THE RECORDS:

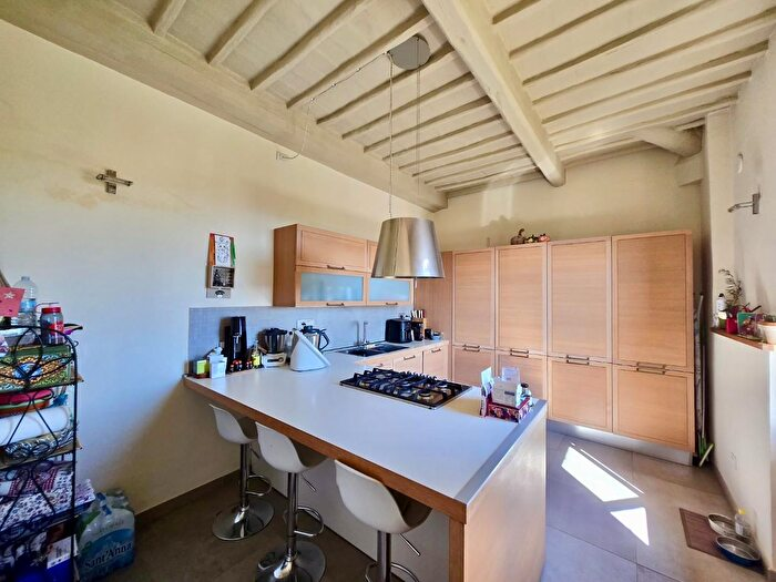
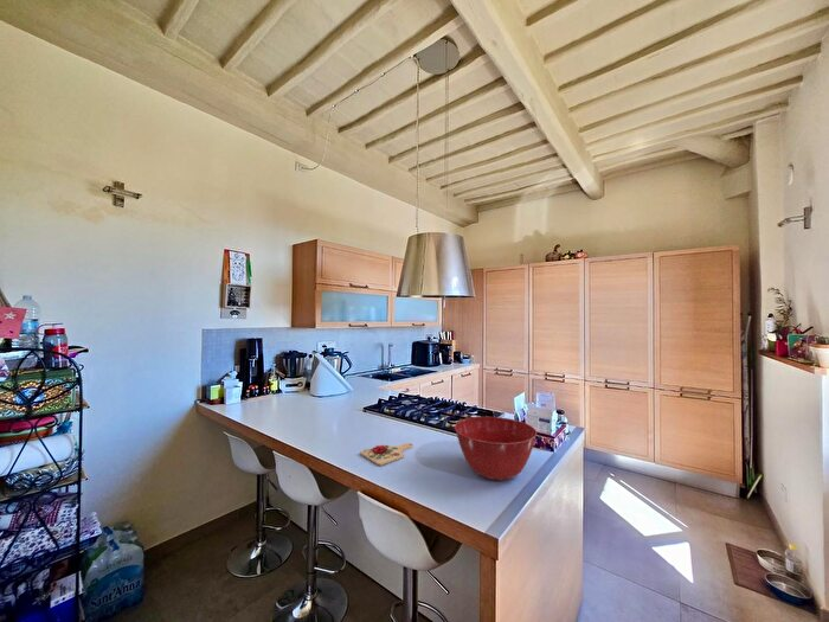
+ cutting board [359,442,413,467]
+ mixing bowl [454,416,538,481]
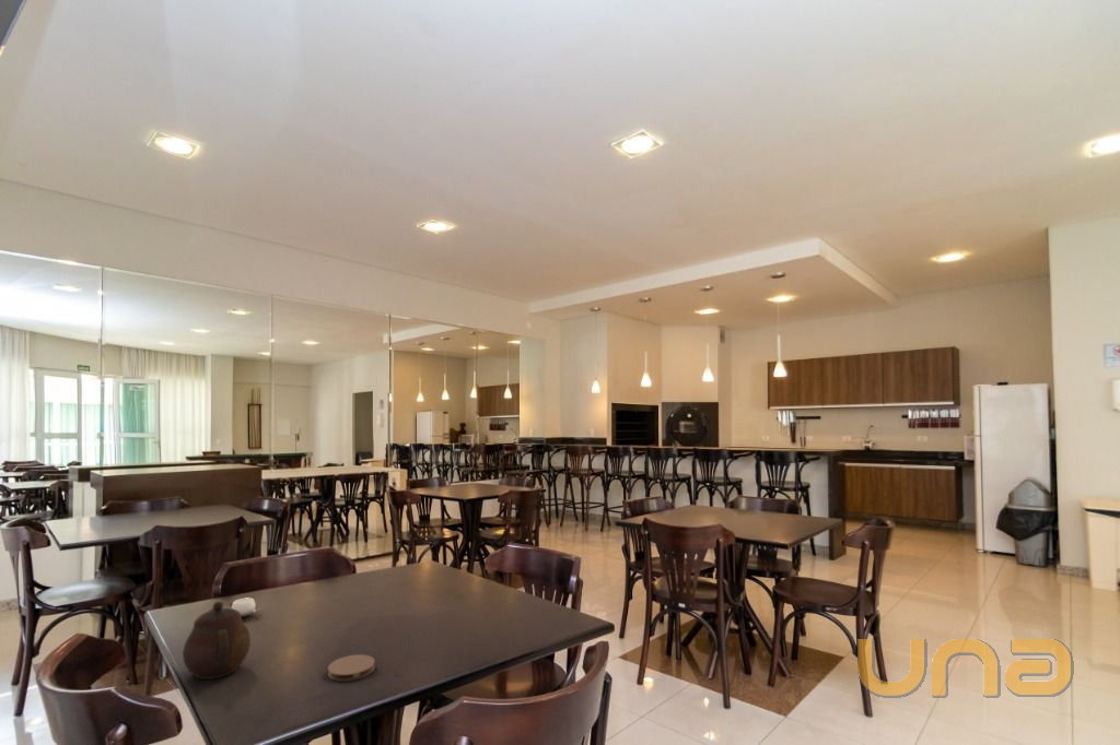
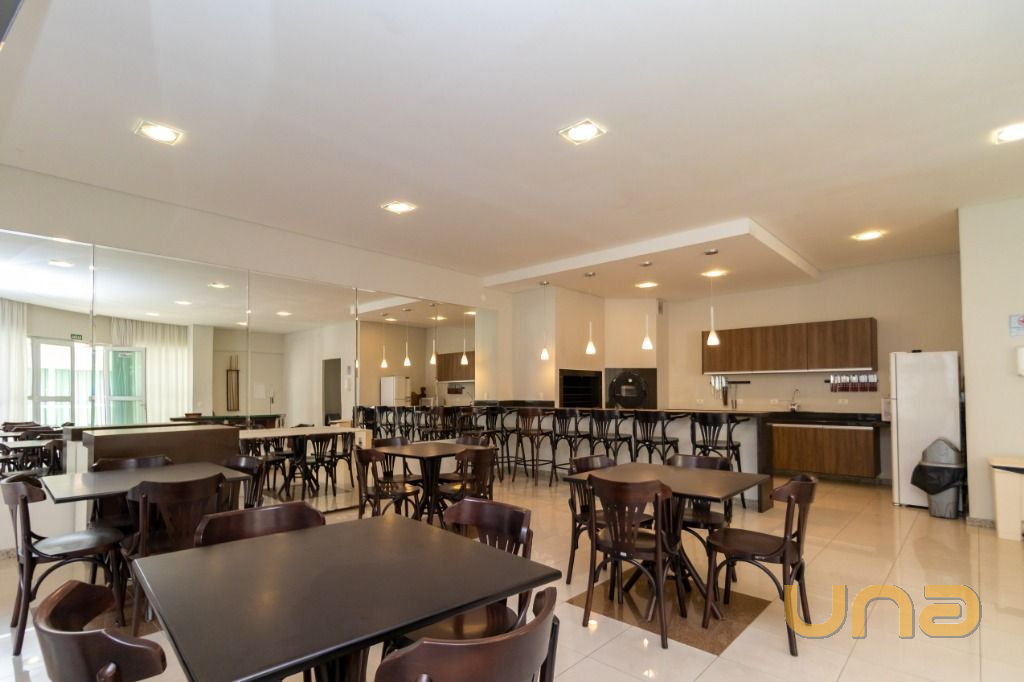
- cup [229,596,261,618]
- coaster [327,653,376,683]
- teapot [182,601,252,681]
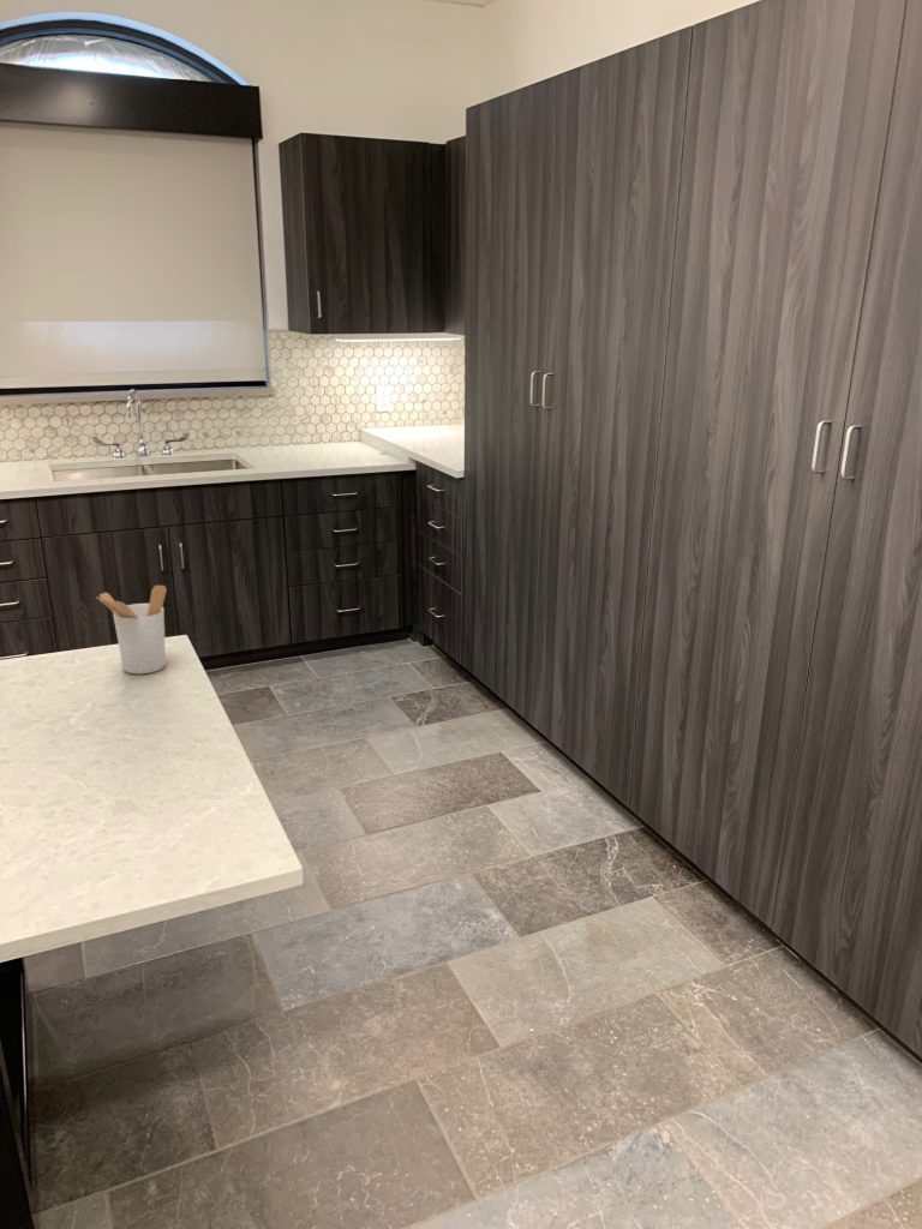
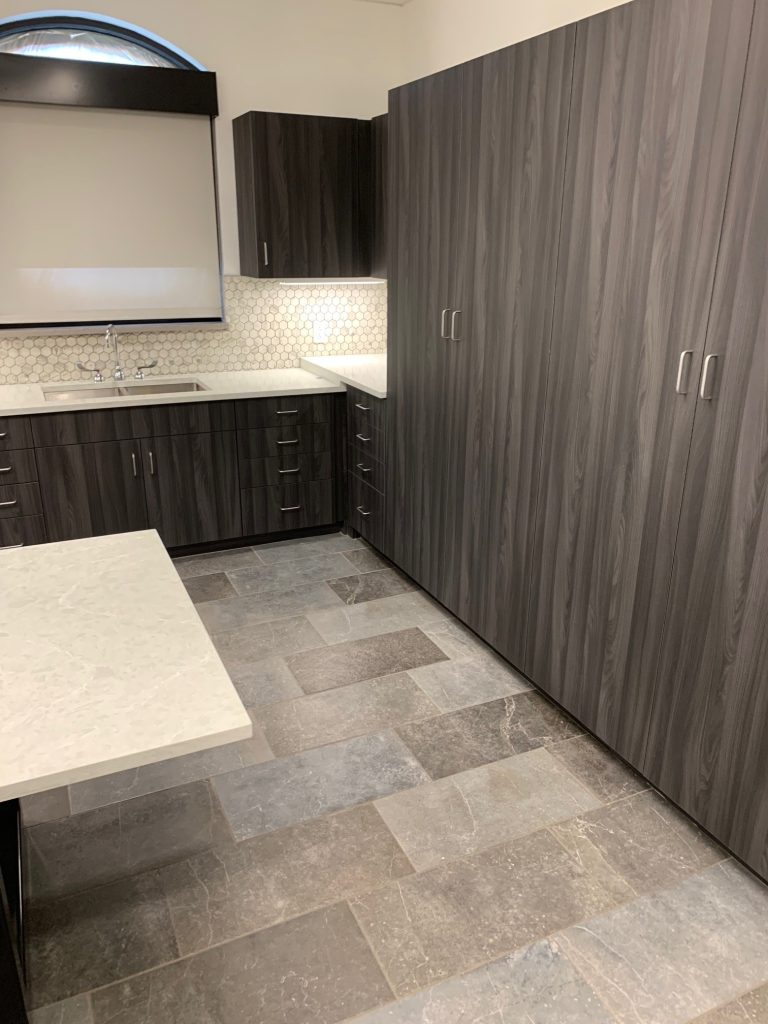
- utensil holder [95,584,168,676]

EXERCISE DETAILS:
The lines to be extracted begin at the line containing "- teapot [182,601,252,681]" and continue through the final line of the material above, both ends included. Reproduce them exactly, without the pictures.

RESPONSE BELOW:
- teapot [182,601,252,681]
- utensil holder [95,584,168,676]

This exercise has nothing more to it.